- Mają przerażającą historię, jeśli chodzi o ograniczanie praw ludzi LGBT oraz kobiet. Dochodziło tam do ścinania głów, morderstw pozasądowych czy zabójstwa dziennikarza Jamala Khashoggiego. To kraj, który aktywnie angażuje się w konflikt w Jemenie. Każde takie wydarzenie to próba wybielenia tych wszystkich zbrodni - tak o Arabii Saudyjskiej w grudniu 2019 roku wypowiedział się Felix Jakens z Amnesty International.
Przedstawiciel organizacji zabrał głos przed rewanżową walką Anthony'ego Joshuy z Andym Ruizem o mistrzostwo świata wagi ciężkiej w boksie. Do drugiej walki obu zawodników doszło w Ad-Dirijji - mieście w środkowej Arabii Saudyjskiej.
Chociaż miejsce pojedynku zostało mocno skrytykowane przez organizacje dbające o prawa człowieka, to kraj, który nagminnie je łamie, ponownie będzie gospodarzem wielkiego pojedynku. I znów udział w nim weźmie Joshua. 20 sierpnia Brytyjczyk zmierzy się z Ołeksandrem Usykiem i ponownie postara się odzyskać utracone pasy. Tym razem gospodarzem walki będzie Dżudda.

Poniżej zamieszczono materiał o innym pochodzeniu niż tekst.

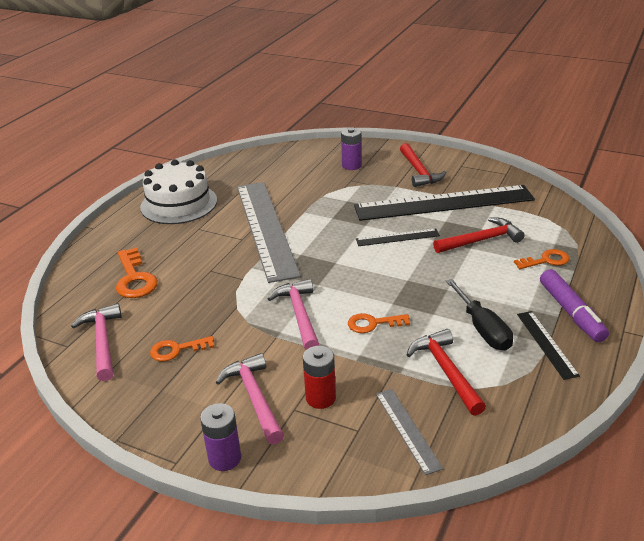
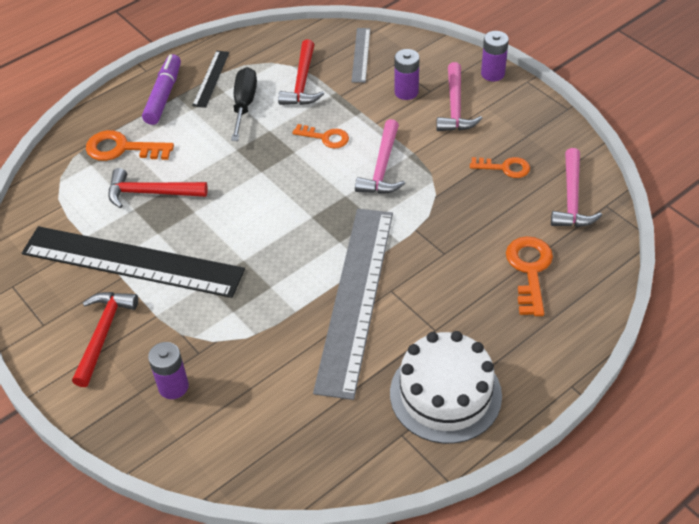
camera: 155 degrees left, 15 degrees up
red battery [303,346,336,409] -> purple battery [394,49,419,100]
black ruler [356,228,440,246] -> none
orange key [514,249,569,269] -> orange key [86,130,174,161], size x1.53

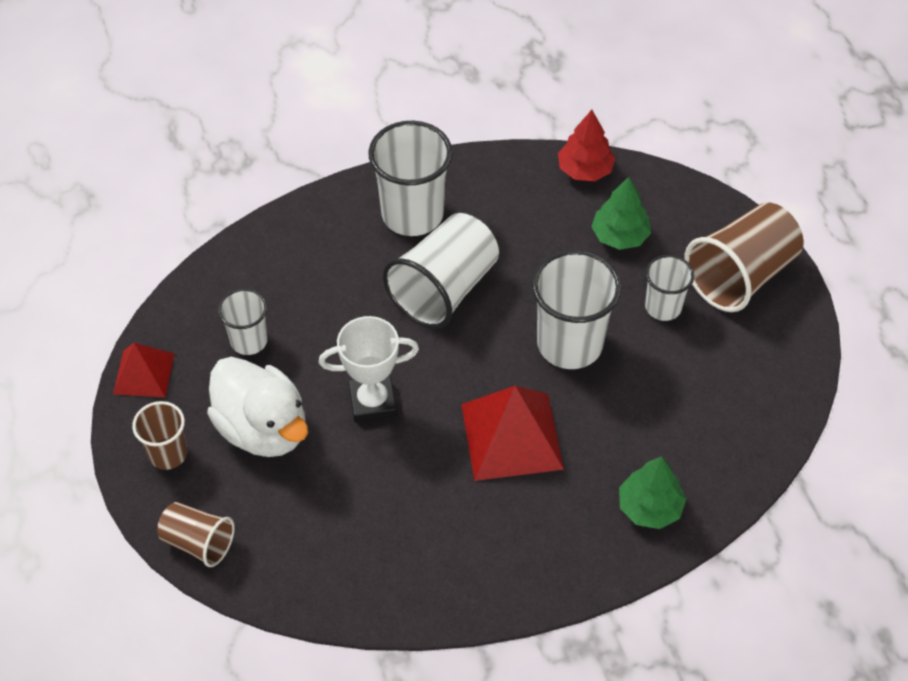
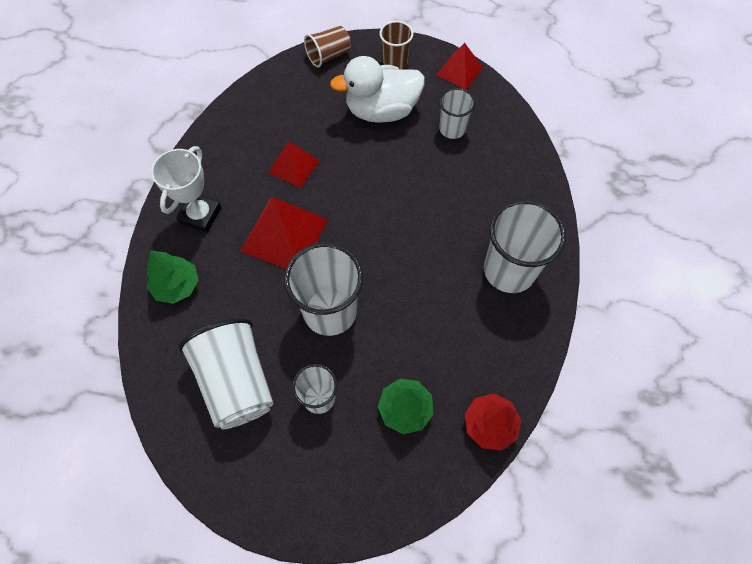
camera: 120 degrees right, 10 degrees up
white trophy [319,316,419,423] -> white trophy moved to [151,146,221,233]
white cup [383,213,499,329] -> white cup moved to [178,318,273,429]
brown cup [684,203,804,312] -> none
none -> red pyramid [268,142,320,188]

I znów wybór miejsca pojedynku spotkał się z podobną krytyką. Joshua oraz jego promotor - Eddie Hearn - bronili jednak Arabii Saudyjskiej. - Odkąd byliśmy tu ostatni raz, boks urósł tu o 300 procent. Otworzyli 49 sal bokserskich, mieli też pierwsze mistrzostwa kobiet. To bardzo pozytywne - powiedział Joshua.

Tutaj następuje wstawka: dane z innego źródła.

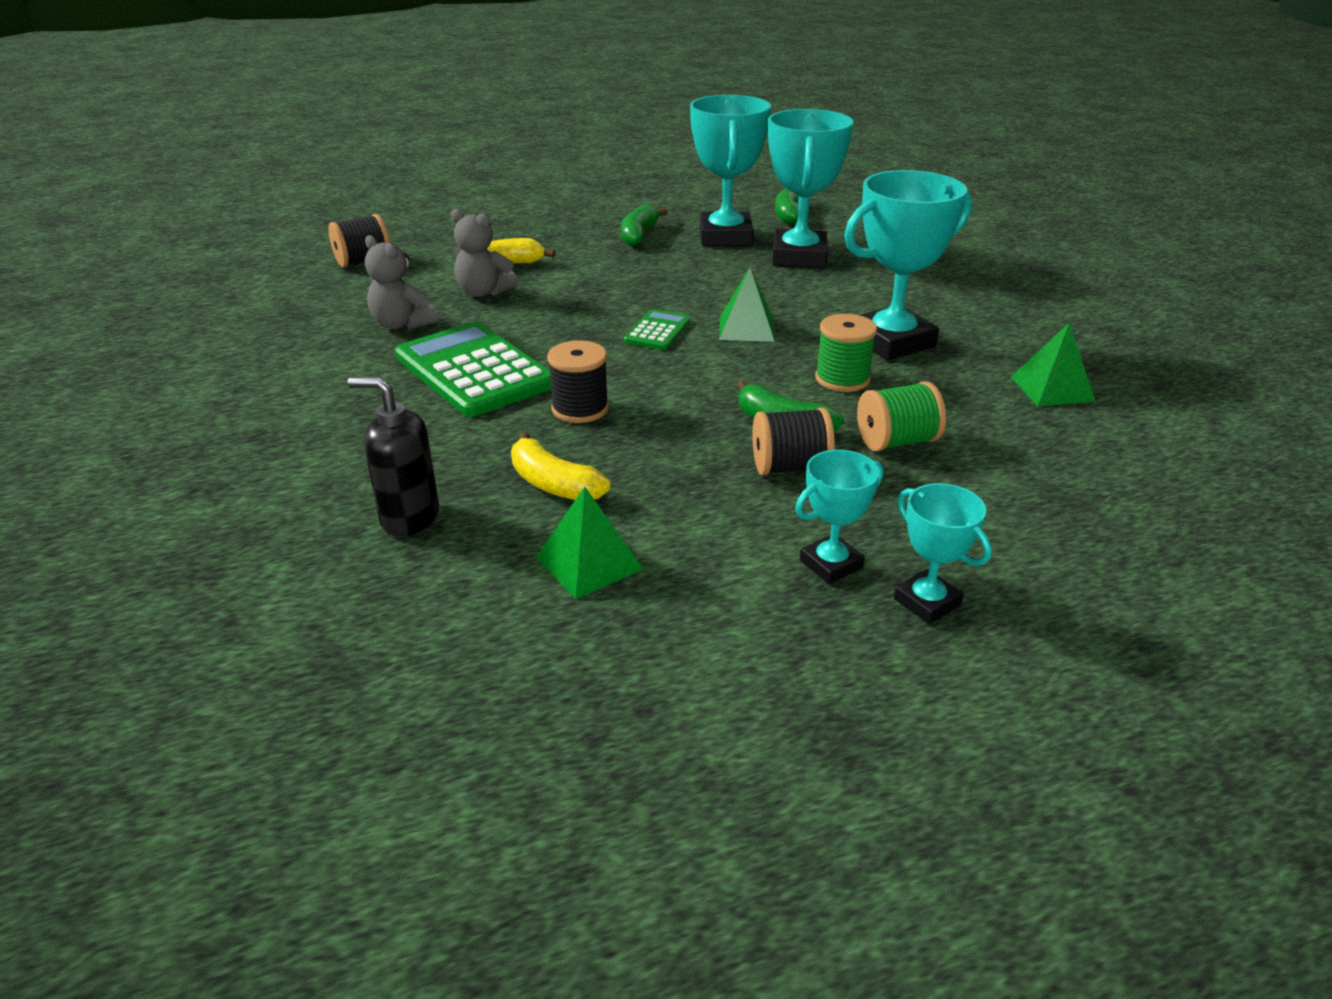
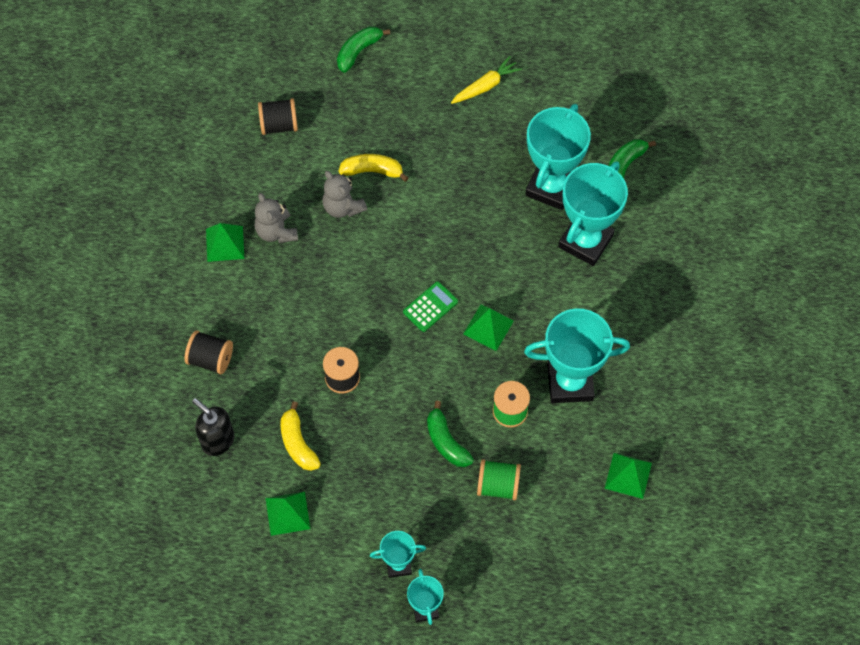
camera: 25 degrees right, 30 degrees up
green calculator [395,322,551,417] -> none
green banana [621,204,668,246] -> green banana moved to [337,26,390,73]
black spool [753,408,835,476] -> black spool moved to [184,330,233,374]
none -> green pyramid [206,223,244,262]
none -> yellow carrot [451,56,522,104]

- Widzę tu ogromne zmiany. Byłem w Dżuddzie w zeszłym tygodniu i to, co zobaczyłem, znacznie różni się od tego, co zastaliśmy w trakcie drugiej walki z Andym Ruizem. Saudyjczycy bardzo inwestują w sport i wychowywanie młodych zawodników - dodał Hearn.
- Brytyjski rząd mógłby uczyć się od Saudyjczyków tego, jak inwestują w młodych pięściarzy. Tu jest niesamowite zainteresowanie sportem. Najlepiej oddaje to 300-procentowy wzrost liczby sal i klubów - zakończył promotor.
Pierwsza walka Usyka z Joshuą odbyła się we wrześniu zeszłego roku. Na stadionie Tottenhamu w Londynie lepszy był Ukrainiec, który wygrał jednogłośną decyzją sędziów, odbierając Brytyjczykowi tytuły WBA (Super), IBF, WBO, i IBO.